▶ [Objective]: Recast all of the classification data below as a two-column CSV with the headers "field" and "value", giving one row per line. Put each field name and its entry in its own quoted field, with any line breaks turned into spaces.
--- Start Information given ---
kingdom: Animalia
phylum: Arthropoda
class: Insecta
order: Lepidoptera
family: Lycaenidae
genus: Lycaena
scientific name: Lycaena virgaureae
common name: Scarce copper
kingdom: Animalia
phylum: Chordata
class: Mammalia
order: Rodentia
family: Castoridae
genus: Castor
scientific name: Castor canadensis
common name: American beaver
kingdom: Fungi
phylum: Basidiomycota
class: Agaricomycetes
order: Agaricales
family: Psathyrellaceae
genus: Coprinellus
--- End Information given ---
▶ [Right answer]:
field,value
"kingdom:","Animalia"
"phylum:","Arthropoda"
"class:","Insecta"
"order:","Lepidoptera"
"family:","Lycaenidae"
"genus:","Lycaena"
"scientific name:","Lycaena virgaureae"
"common name:","Scarce copper"
"kingdom:","Animalia"
"phylum:","Chordata"
"class:","Mammalia"
"order:","Rodentia"
"family:","Castoridae"
"genus:","Castor"
"scientific name:","Castor canadensis"
"common name:","American beaver"
"kingdom:","Fungi"
"phylum:","Basidiomycota"
"class:","Agaricomycetes"
"order:","Agaricales"
"family:","Psathyrellaceae"
"genus:","Coprinellus"